Servidores demoraram quatro minutos para tentar controlar as chamas. Alguns são flagrados por câmera passeando tranquilamente durante incêndio
A Delegacia Estadual de Investigações de Homicídios (DIH) concluiu inquérito policial que apurou a morte dos dez adolescentes queimados vivos no 7º Batalhão da Polícia Militar do Estado, onde funciona o Centro de Internação Provisória (CIP), em 25 de junho deste ano.
O delegado Hellyton Carvalho, que presidiu as investigações, explicou no final da manhã desta segunda-feira (27/8) que a demora de pelo menos quatro minutos na intervenção no fogo sustentou o indiciamento por homicídio culposo – quando alguém mata outro sem que tivesse intenção, mesmo assim sabendo dos riscos que levem a vítima à morte.
Conforme ouviu de servidores nos depoimentos, Daniel Freitas, de 18 anos, teria colocado fogo. “Na ambulância, o adolescente Daniel [Paulo de Souza, de 15 anos], contou quem foi que ateou fogo.” Logo depois, os jovens se arrependeram e começaram a gritar: “Socorro, educador.”
O monitoramento interno a que se baseou o delegado para o indiciamento mostra o momento em que um dos adolescentes internados no CIP se preparava para distribuir o almoço quando ele vê o fogo, pede ajuda, mas os servidores passam de um lado para outro e não fazem nada. É o jovem que tenta salvar os colegas. Enquanto a coordenadora do CIP, Sany Silvano Nogueira, enche o balde, é o adolescente que tenta apagar as chamas.
O Portal Dia Online conversou com os familiares dos dez adolescentes em uma reportagem exclusiva.
Em um determinado momento, um pedagogo da unidade sorri da situação. Ele, contudo, não será responsabilizado pela omissão de socorro porque, em tese, não é obrigado a combater incêndio.
Apenas depois de quatro minutos de o adolescente que ajudava a entregar o almoço ter alertado que servidores começam a jogar água.
No inquérito policial de 2 mil páginas, o delegado conclui que o incêndio foi provocado pelos adolescentes do Alojamento 1 por causa de um remanejamento para outro dentro do próprio CIP.

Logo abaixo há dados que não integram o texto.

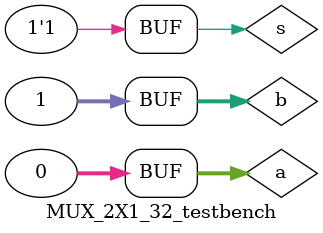
<source format=v>
`define DELAY 20
module MUX_2X1_32_testbench(); 

	wire [31:0] out;
	reg [31:0] a;
	reg [31:0] b;
	reg s;
	
	
	MUX_2X1_32 mux2x132tb(out, a, b, s);

	initial begin
	a = 32'b0;
	b = 32'b1;
	s = 1'b0;
	#`DELAY;
	a = 32'b0;
	b = 32'b1;
	s = 1'b1;
	#`DELAY;
	end
	 
	 
	initial
	begin
	$monitor("a =%32b, b=%32b  s=%1b out=%32b ", a, b, s, out);
	end
 
endmodule
</source>
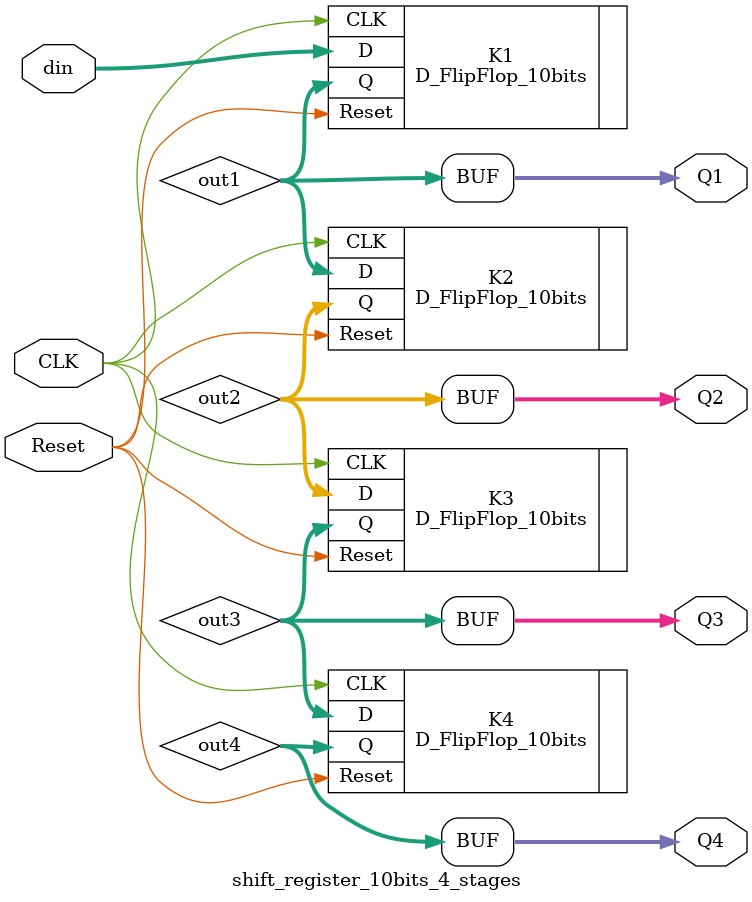
<source format=v>
module shift_register_10bits_4_stages(CLK,din, Q1, Q2, Q3, Q4,Reset);
    
    
    input CLK,Reset;
    input [9:0] din;  
    output [9:0] Q1, Q2, Q3, Q4;
    wire [9:0] out1, out2, out3, out4;
    
    D_FlipFlop_10bits K1(.D(din),.CLK(CLK),.Q(out1),.Reset(Reset));
    D_FlipFlop_10bits K2(.D(out1),.CLK(CLK),.Q(out2),.Reset(Reset));
    D_FlipFlop_10bits K3(.D(out2),.CLK(CLK),.Q(out3),.Reset(Reset));
    D_FlipFlop_10bits K4(.D(out3),.CLK(CLK),.Q(out4),.Reset(Reset));


    assign Q1=out1;
    assign Q2=out2;
    assign Q3=out3;
    assign Q4=out4;

endmodule

</source>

“Os Bombeiros foram chamados penas 17 minutos depois e, quando chegaram, o fogo já estava controlado. É possível concluir que, caso tivessem intervido antes de quatro minutos, possivelmente a tragédia não teria a dimensão que teve”, explicou o delegado Hellyton Carvalho. “Os Bombeiros militares ouvidos narraram que quando chegaram não havia sequer fumaça no CIP”, sustenta o policial.

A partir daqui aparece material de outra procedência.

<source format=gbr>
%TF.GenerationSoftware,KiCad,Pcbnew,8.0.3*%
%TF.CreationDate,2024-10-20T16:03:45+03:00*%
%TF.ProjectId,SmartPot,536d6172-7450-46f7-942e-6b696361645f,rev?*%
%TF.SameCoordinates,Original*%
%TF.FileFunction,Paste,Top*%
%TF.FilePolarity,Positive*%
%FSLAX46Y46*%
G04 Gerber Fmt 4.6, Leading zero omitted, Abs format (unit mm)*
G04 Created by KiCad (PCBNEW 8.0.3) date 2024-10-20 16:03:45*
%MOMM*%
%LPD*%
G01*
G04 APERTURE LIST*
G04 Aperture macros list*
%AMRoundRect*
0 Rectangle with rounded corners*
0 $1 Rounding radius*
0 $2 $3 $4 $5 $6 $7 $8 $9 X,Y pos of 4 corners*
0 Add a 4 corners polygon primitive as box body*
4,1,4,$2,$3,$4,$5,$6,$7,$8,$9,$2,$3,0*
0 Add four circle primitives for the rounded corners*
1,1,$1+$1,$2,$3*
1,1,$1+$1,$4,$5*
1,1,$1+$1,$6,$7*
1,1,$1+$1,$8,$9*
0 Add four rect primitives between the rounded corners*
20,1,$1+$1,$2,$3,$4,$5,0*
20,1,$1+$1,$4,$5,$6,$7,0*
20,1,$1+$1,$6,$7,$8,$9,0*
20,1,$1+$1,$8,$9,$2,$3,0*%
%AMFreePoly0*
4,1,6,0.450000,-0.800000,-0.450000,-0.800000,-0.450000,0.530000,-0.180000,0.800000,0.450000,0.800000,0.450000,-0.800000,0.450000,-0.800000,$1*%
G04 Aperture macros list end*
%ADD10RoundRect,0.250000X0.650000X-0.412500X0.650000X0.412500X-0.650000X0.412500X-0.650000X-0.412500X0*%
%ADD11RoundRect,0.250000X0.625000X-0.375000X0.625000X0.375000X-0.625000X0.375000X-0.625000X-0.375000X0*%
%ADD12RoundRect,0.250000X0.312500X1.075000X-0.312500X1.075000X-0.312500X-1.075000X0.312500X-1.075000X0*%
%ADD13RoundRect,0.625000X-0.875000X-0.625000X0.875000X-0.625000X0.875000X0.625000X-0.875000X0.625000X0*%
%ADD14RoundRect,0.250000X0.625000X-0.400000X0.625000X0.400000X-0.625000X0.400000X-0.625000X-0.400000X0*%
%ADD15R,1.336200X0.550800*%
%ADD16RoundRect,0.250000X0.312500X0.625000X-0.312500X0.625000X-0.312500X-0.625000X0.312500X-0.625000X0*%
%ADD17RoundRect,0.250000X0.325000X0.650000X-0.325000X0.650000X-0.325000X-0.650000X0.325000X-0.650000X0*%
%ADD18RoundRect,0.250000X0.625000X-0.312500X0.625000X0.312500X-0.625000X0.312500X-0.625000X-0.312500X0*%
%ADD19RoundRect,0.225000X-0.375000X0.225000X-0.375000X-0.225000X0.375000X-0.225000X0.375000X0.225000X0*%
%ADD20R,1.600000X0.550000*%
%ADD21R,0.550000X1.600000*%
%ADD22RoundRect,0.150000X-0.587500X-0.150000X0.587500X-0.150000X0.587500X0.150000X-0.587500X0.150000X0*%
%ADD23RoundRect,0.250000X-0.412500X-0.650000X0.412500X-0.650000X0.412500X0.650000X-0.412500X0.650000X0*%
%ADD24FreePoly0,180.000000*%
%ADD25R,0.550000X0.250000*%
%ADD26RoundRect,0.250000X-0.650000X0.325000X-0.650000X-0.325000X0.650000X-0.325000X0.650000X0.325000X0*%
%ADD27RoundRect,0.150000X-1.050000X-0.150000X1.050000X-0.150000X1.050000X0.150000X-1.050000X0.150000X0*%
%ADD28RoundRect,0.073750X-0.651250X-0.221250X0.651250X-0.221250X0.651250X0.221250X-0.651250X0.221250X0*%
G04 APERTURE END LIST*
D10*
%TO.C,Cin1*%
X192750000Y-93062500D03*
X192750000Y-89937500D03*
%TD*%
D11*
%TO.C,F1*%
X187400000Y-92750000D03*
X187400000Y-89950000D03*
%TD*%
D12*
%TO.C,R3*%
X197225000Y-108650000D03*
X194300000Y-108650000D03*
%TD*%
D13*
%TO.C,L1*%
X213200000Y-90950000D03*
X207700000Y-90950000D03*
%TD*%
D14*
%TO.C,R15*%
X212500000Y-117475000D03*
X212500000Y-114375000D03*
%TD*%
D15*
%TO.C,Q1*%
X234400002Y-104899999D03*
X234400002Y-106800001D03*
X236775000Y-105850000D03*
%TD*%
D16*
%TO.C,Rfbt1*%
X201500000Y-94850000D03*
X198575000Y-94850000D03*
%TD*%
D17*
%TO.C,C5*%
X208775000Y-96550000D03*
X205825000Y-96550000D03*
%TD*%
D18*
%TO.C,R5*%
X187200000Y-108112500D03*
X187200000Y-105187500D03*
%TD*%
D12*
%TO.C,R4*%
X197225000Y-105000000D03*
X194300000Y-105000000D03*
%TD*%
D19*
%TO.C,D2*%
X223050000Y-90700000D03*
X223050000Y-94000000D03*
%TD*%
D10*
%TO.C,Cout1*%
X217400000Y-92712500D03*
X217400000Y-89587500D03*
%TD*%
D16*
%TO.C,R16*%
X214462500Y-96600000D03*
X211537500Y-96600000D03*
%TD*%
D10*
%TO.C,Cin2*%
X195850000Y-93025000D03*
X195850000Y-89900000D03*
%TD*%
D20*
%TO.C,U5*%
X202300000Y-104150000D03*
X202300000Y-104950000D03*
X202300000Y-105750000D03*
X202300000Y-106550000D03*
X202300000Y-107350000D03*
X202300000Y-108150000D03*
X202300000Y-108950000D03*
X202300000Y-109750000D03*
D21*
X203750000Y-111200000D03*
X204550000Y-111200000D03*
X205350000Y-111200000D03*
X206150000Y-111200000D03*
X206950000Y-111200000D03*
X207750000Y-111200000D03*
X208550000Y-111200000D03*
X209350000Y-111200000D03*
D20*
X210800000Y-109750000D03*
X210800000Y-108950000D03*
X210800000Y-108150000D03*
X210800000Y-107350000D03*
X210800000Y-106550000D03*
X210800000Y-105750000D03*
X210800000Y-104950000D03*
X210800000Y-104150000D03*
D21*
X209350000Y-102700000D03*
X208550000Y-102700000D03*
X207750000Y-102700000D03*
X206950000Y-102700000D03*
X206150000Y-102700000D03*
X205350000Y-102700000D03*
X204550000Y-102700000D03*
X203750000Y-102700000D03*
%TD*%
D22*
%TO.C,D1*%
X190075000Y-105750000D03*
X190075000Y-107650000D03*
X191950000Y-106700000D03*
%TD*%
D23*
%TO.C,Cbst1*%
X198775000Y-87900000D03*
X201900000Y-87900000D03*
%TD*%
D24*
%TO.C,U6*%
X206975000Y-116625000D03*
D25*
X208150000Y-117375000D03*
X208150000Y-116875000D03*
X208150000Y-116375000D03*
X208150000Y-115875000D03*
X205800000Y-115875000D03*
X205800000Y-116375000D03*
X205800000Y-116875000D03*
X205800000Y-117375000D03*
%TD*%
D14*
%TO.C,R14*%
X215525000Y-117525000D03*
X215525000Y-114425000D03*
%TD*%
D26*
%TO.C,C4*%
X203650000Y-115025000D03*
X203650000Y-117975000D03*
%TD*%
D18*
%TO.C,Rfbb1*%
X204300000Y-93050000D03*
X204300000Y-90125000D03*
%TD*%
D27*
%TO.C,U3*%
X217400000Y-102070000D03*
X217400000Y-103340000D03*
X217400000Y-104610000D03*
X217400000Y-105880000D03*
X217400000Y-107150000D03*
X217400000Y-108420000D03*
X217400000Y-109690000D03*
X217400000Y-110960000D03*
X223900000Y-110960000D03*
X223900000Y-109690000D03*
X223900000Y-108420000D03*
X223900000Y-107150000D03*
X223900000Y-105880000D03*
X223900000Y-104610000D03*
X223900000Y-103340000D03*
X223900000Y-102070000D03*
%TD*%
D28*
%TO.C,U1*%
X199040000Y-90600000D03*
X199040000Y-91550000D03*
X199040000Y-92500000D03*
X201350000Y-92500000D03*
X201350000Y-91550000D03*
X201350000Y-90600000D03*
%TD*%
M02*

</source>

Luciana Pereira Lopes, mãe de Lucas Rangel, uma das vítimas, conta que a administração do CIP colocou os familiares dentro de um auditório para anunciar os nomes dos mortos. “Eu perguntei sobre meu filho, a funcionária baixou a cabeça, passou por mim e não disse nada. Ninguém falou para mim que meu filho estava morto. Eles não me devolveram meu filho, eles devolveram um corpo carbonizado”, desabafa. “Eles disseram que resolveram tudo, mas é mentira. O homem da funerária perguntou se não ia me despedir do meu filho, porque o caixão dele teria que ser lacrado. Mas eu não quis ver. Eu quero justiça”.
Os laudos de monóxido de carbono estabeleceram que a quantidade da substância era ínfima, de 10%, quando para matar seria 50%. “Solicitamos ao Instituto Médico Legal (IML) os laudos. Duas delas morreram por inalação de gases irrespiráveis”, acrescenta o delegado.
Além da coordenadora geral Sany Silvano Nogueira, a Polícia Civil indiciou os agentes de segurança Alexandre Trindade Rodrigues, Cláudio Júnio Souza, Edigar Souza de Oliveira, Weslei Anderson Vieira da Silva; e, ainda, os educadores Antônia de Jesus Santo, Benedita Fernandes Moreira, Cristiane de Almeida Porto, Jéssyca Grilo Lopes, Lívia Cardoso Cunha de Melo, Maria Helena Mendonça Moreira, Marise Gomes da Silva, Rosimeire Socorro dos Santos Rocha.